Based on the results from Figure 18, it is noted that the running time of ANN model is the longest while that of LR model is the shortest. However, the running time of ANN model with PCA-selected features (t = 12.78s) is much shorter than the model with original features (t = 44.28s). Considering that the prediction accuracy gap between ANN models with original features and PCA-selected features is not too large (0.017), it can be concluded that dimensionality reduction has an obviously positive influence on running time without losing much prediction accuracy for ANN model.

In addition, it is noted that the running time of XGBoost model with PCA-selected features is even longer than XGBoost model with original model or manually selected features. Therefore, in this study, dimensionality reduction by PCA has an adverse effect both on the performance and the running time of XGBoost model.

5. Conclusions

In this work, the prediction of concrete compressive strength based on given features is carried out with four representative ML models.
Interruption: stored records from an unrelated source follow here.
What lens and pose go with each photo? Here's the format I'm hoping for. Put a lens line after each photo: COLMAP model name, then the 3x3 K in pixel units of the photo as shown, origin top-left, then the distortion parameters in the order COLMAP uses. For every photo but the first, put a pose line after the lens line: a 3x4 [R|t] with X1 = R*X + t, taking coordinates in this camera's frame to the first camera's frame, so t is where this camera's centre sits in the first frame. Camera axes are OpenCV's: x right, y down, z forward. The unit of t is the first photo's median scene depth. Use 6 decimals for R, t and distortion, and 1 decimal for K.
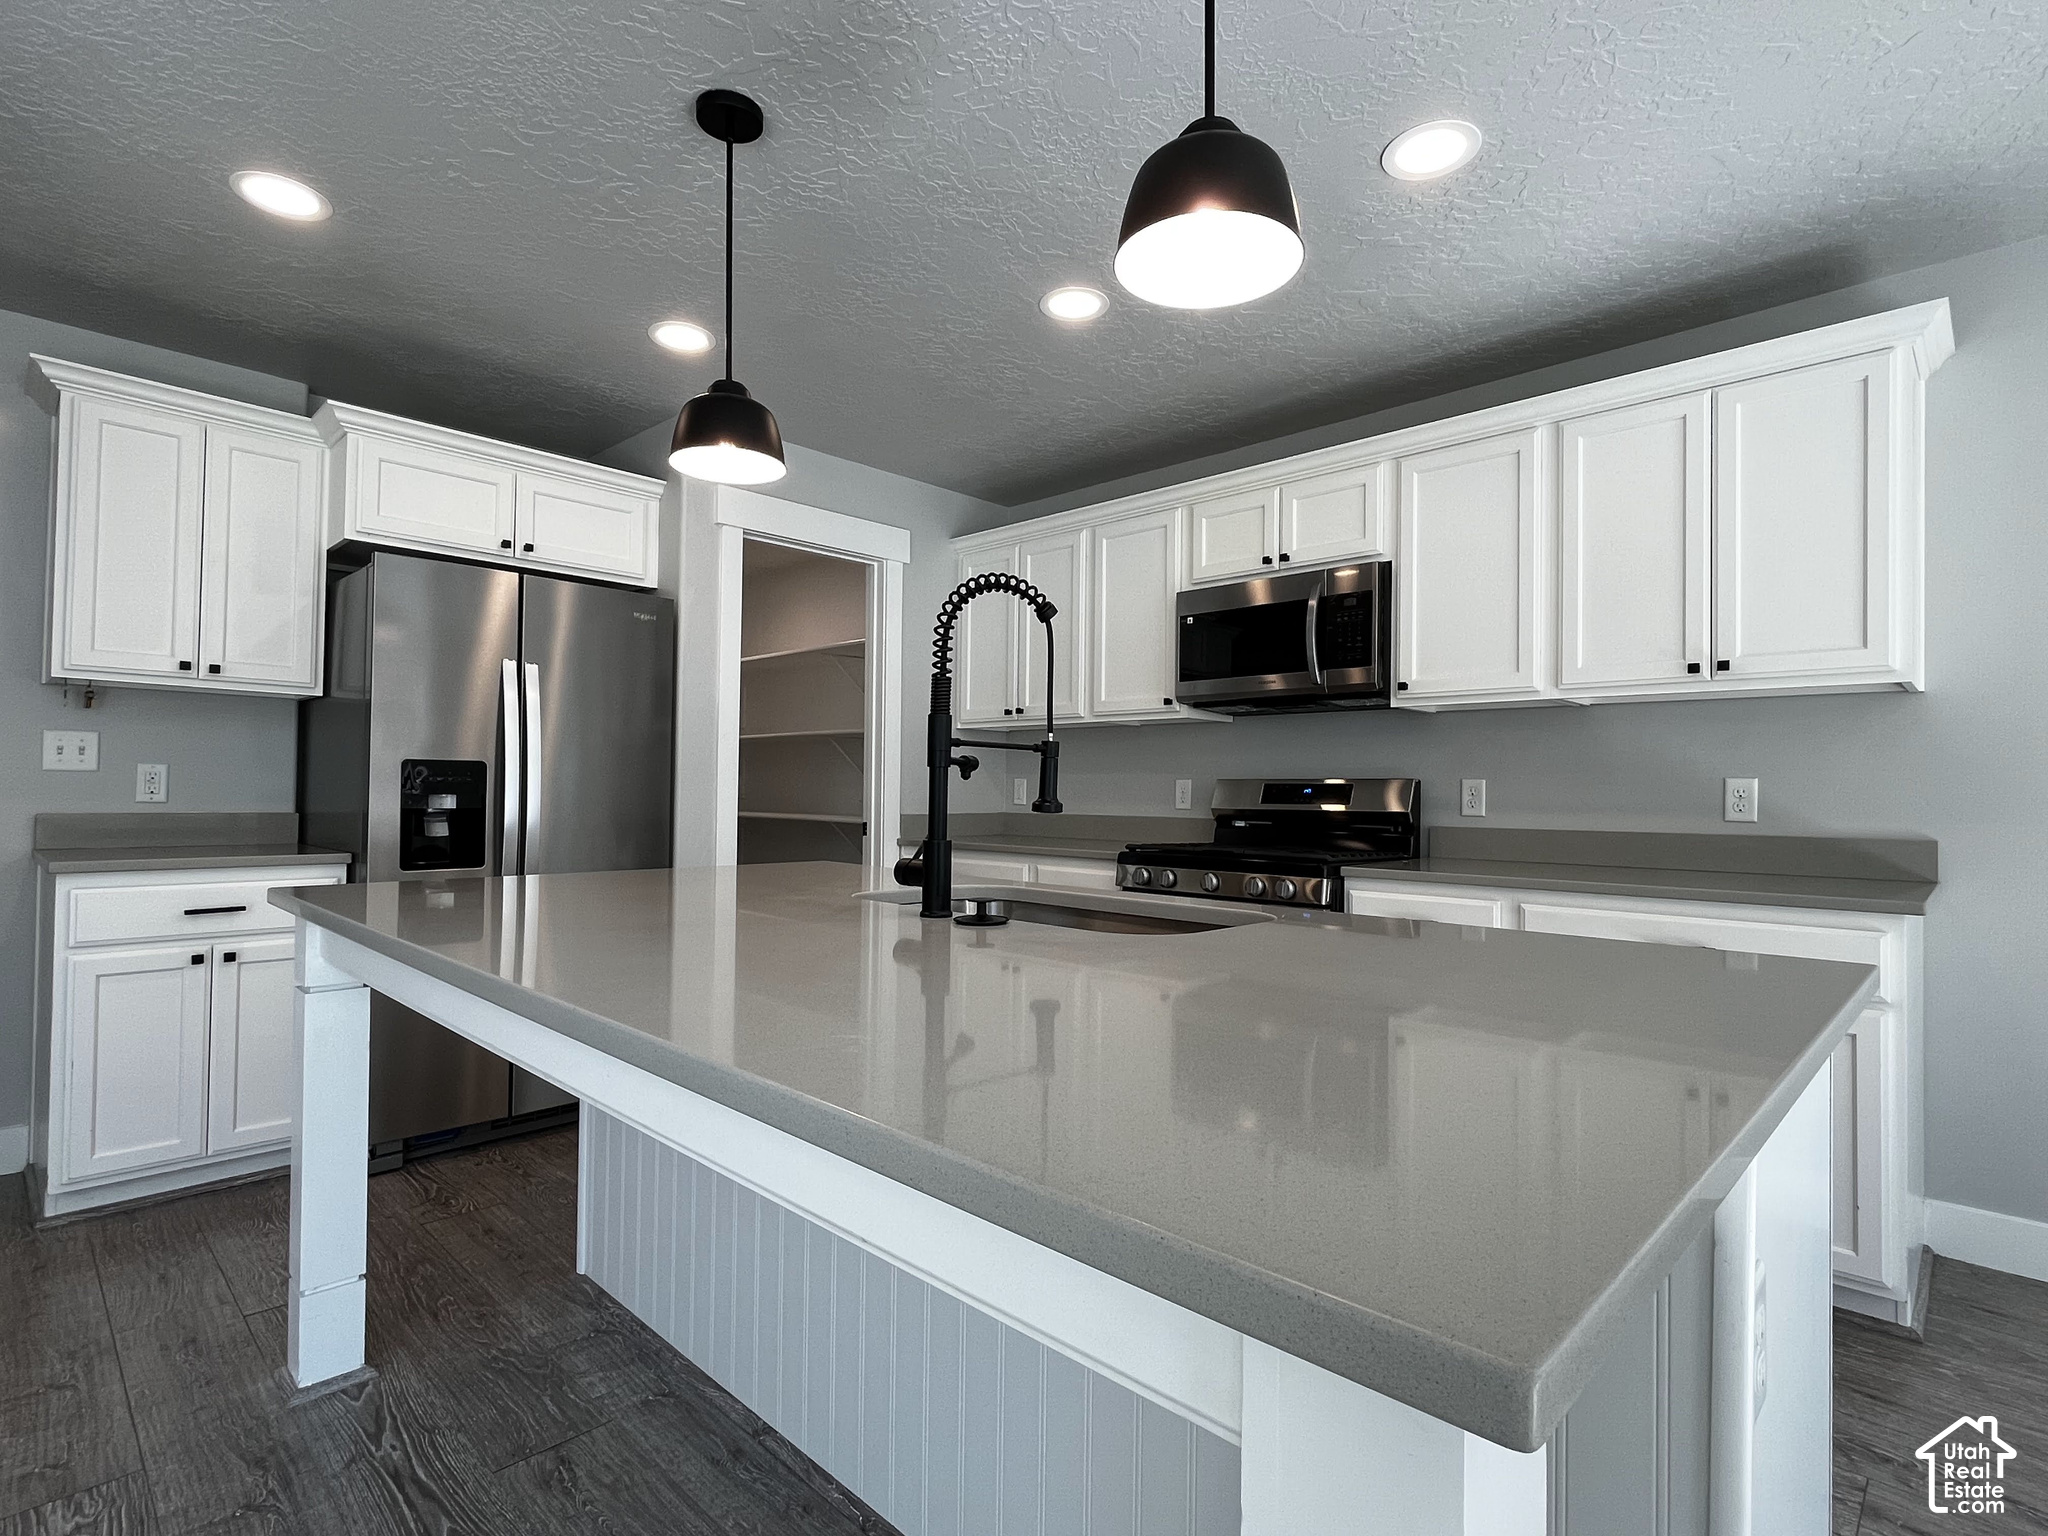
lens RADIAL K [[999.2, 0, 1023.4], [0, 999.2, 786.5], [0, 0, 1]] dist [-0.001386, 0.000079]
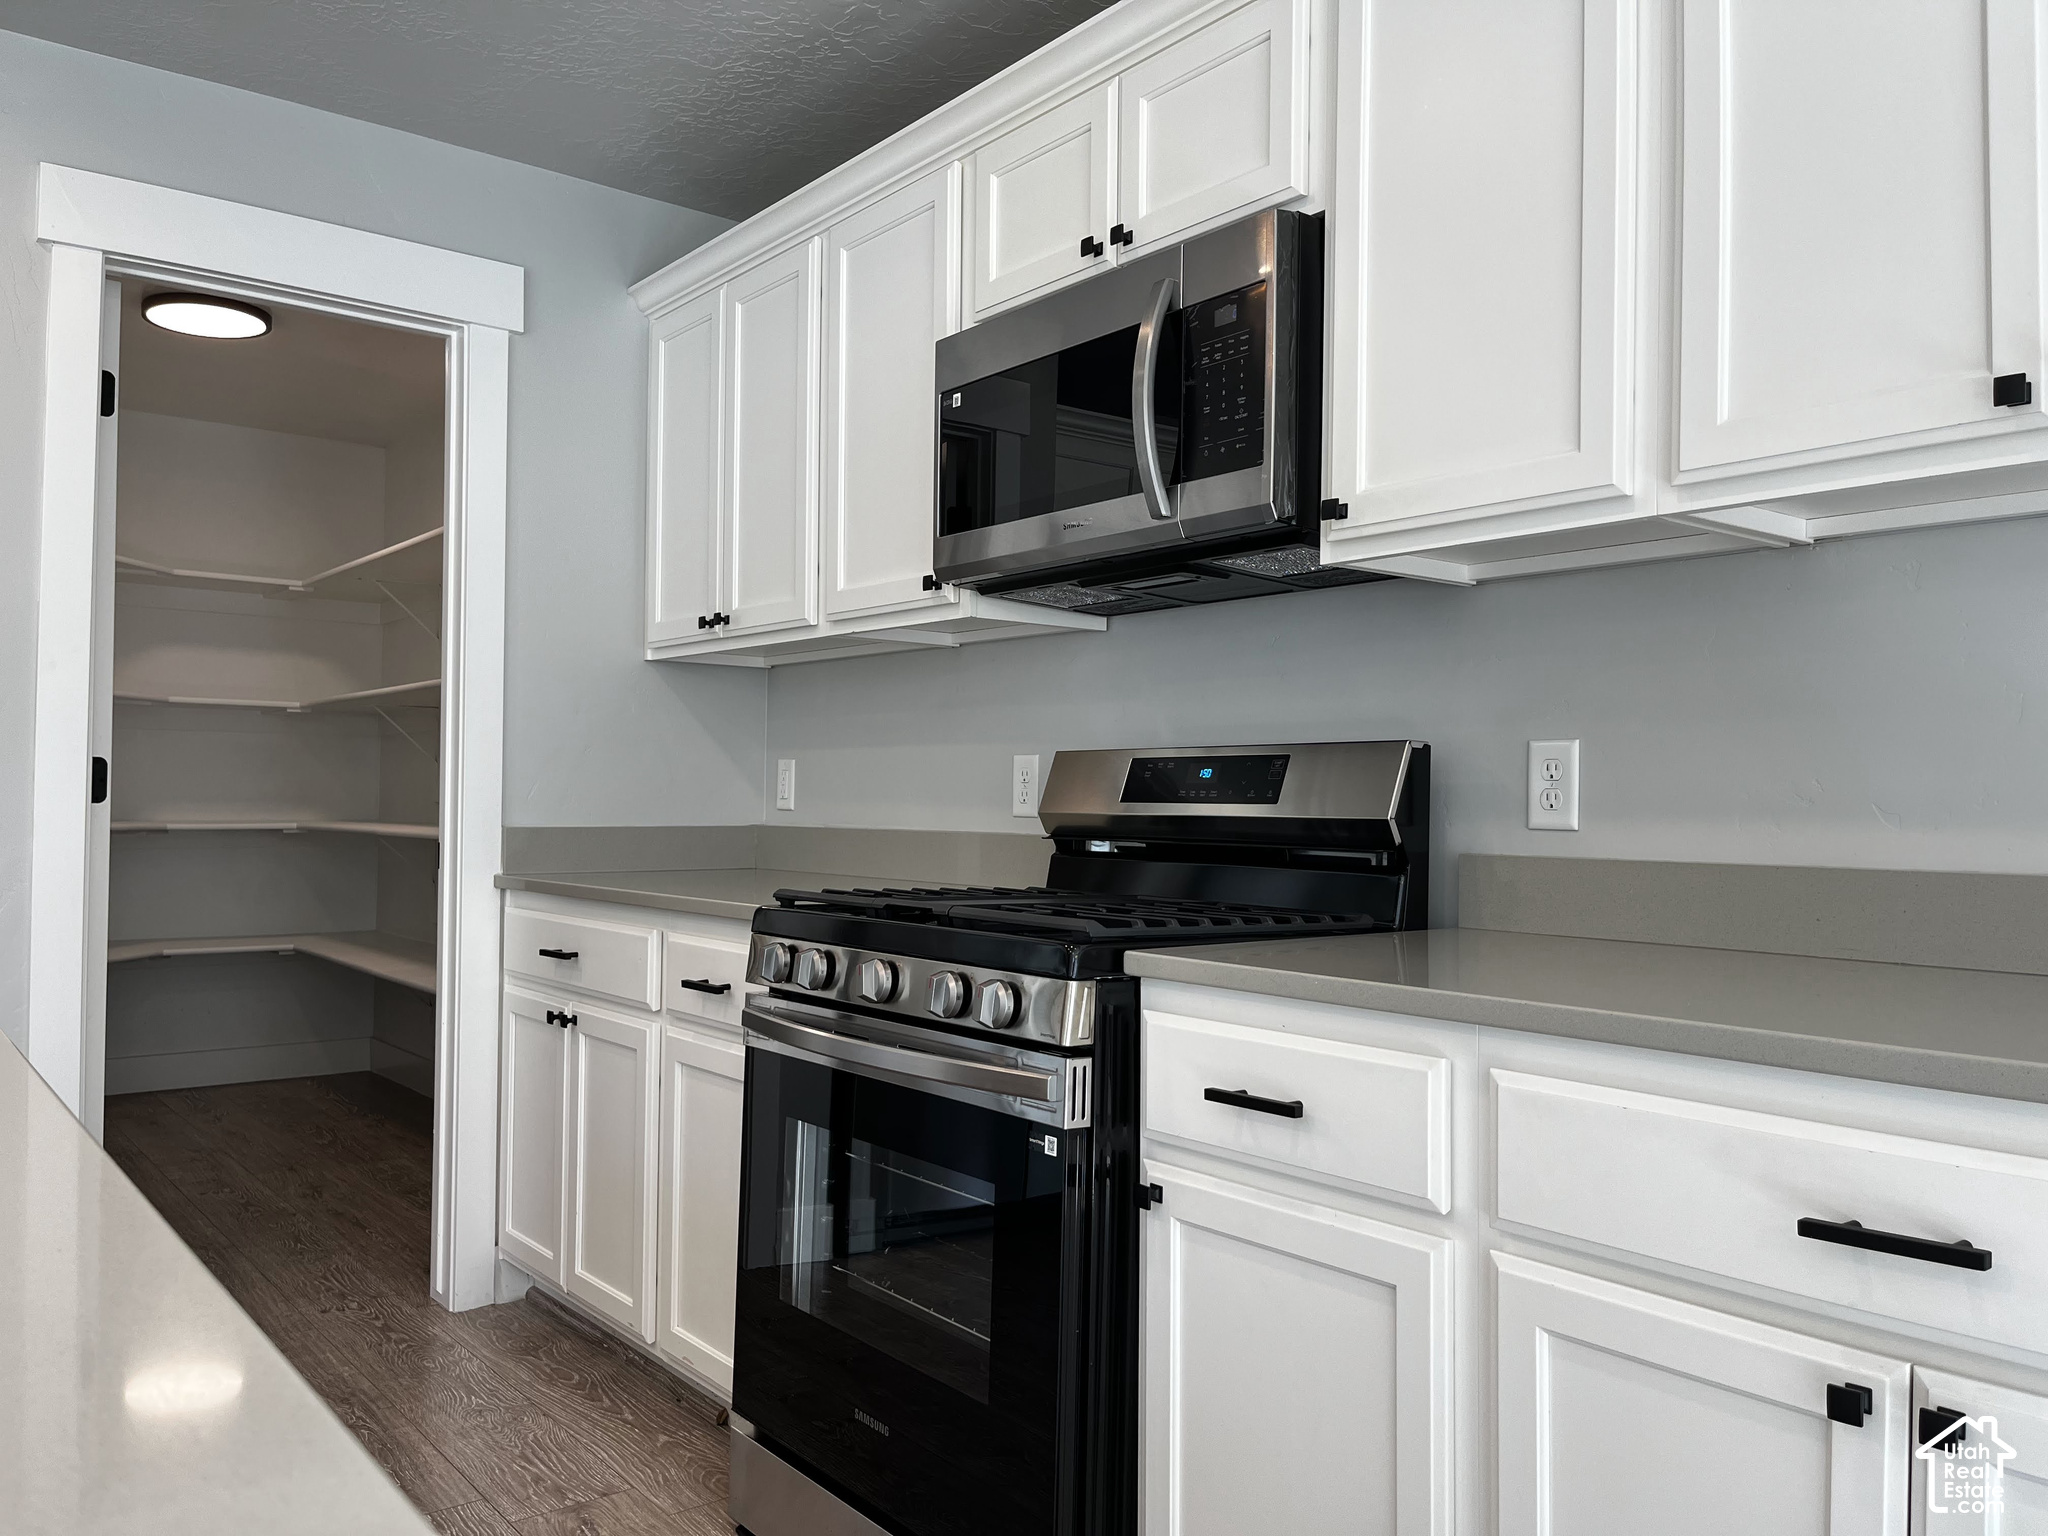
lens RADIAL K [[1548.9, 0, 1024.0], [0, 1548.9, 768.0], [0, 0, 1]] dist [0.073670, -0.114778]
pose [[0.991114, -0.001674, -0.133005, 0.324635], [-0.000889, 0.999815, -0.019207, 0.017064], [0.133013, 0.019154, 0.990929, 0.338789]]
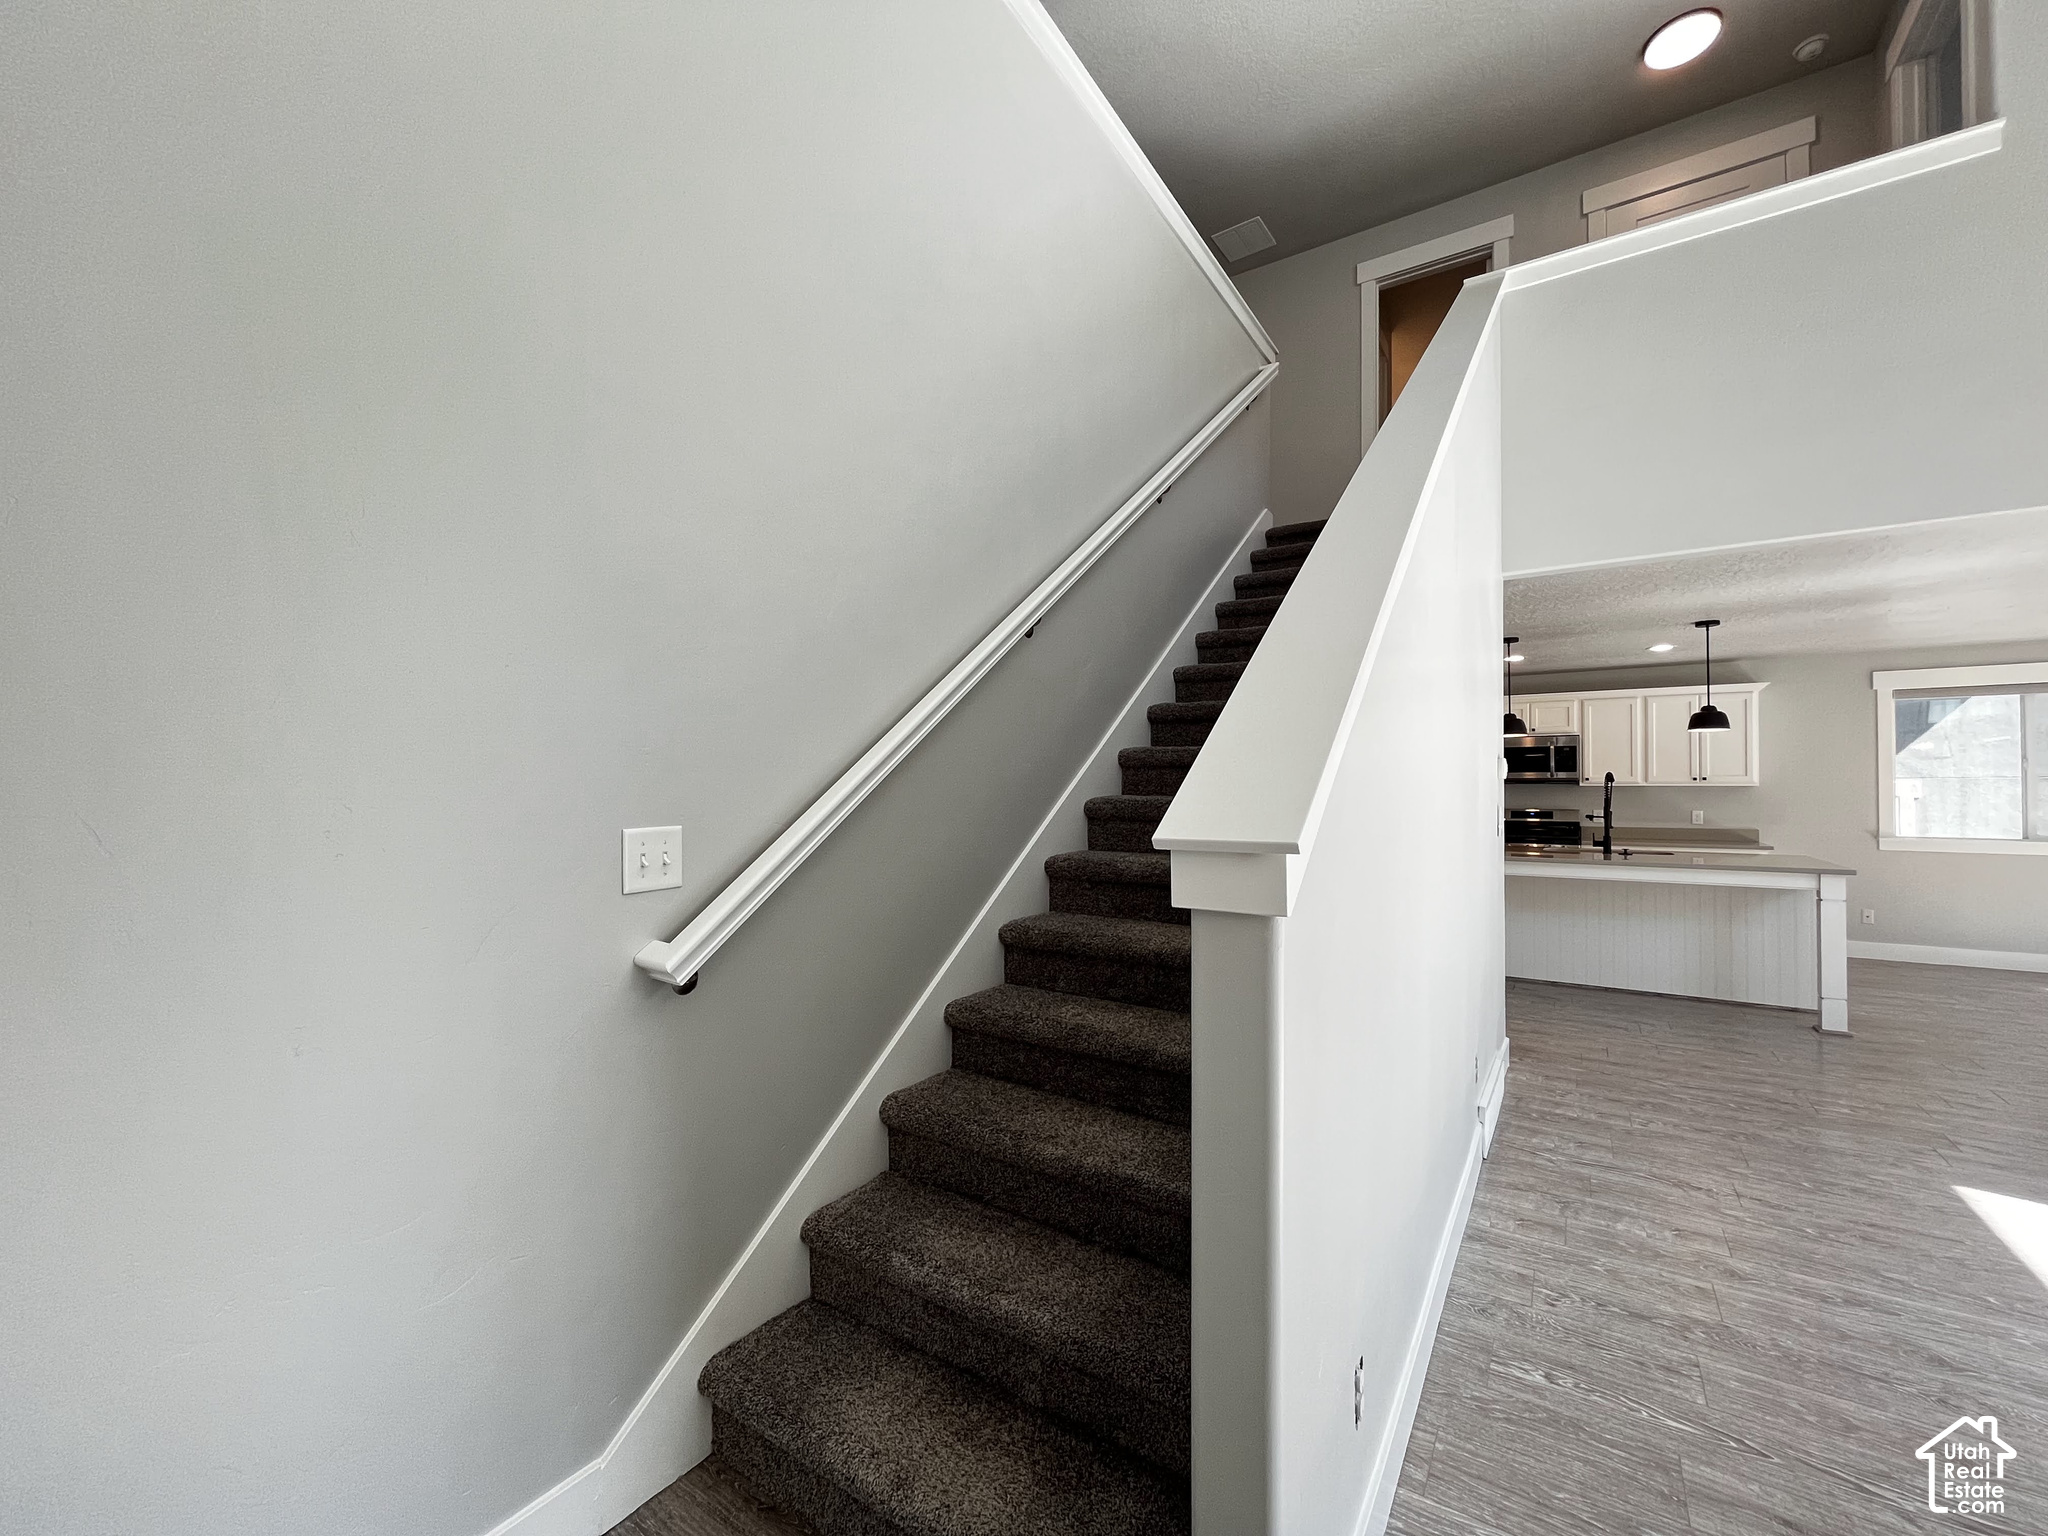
lens RADIAL K [[826.9, 0, 1029.5], [0, 826.9, 775.3], [0, 0, 1]] dist [0.000021, -0.000336]
pose [[0.984765, -0.011349, 0.173521, -1.563558], [0.012117, 0.999921, -0.003366, -0.117407], [-0.173469, 0.005417, 0.984824, -1.043334]]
In addition, the performances of those ML models with different features are compared. Meanwhile, the training speed of the four ML models is also investigated. Based on the presented results, the following conclusions can be drawn:

• Among the four ML models, linear regression has the poorest performance with an R-square of less than 0.90, while the other 3 ML models have an R-square of over 0.90. Therefore, it is possible to make an accurate prediction of the compressive strength using some ML models such as Support Vector Regression (SVR), Extreme Gradient Boosting (XGBoost), and Artificial Neural Network (ANN).
• The highest R-square of test set of ML model with original features, PCA-selected features and manually selected features are 0.9331 (ANN), 0.9160 (ANN), and 0.9339 (XGBoost) respectively. Therefore, the performance of XGBoost model with manually selected features is the model with the best performance of all models.
• The prediction accuracy of SVR model with manually selected features (R-square = 0.9080) or PCA-selected features (R-square = 0.9134) is better than the model with original features (R-square = 0.9003) without dramatic running time change, indicating that dimensionality reduction has an admirable influence on SVR model.
• Compared with the XGBoost model with original features and manually selected features, the model with PCA-selected features has a relatively poorer performance (R-square = 0.8787). The possible reason for this is inferred that the PCA-selected features are not as distinguishable as the manually selected features in this study.
• The running time of XGBoost model with PCA-selected features or manually selected features is longer than XGBoost model with original features. In this work, dimensionality reduction by PCA seems to have an adverse effect both on the performance and the running time for XGBoost model.
• Although the running time of ANN model is much longer than the other three models (less than 1s) in 3 scenarios, dimensionality reduction has an obviously positive influence on running time without losing much prediction accuracy for ANN model.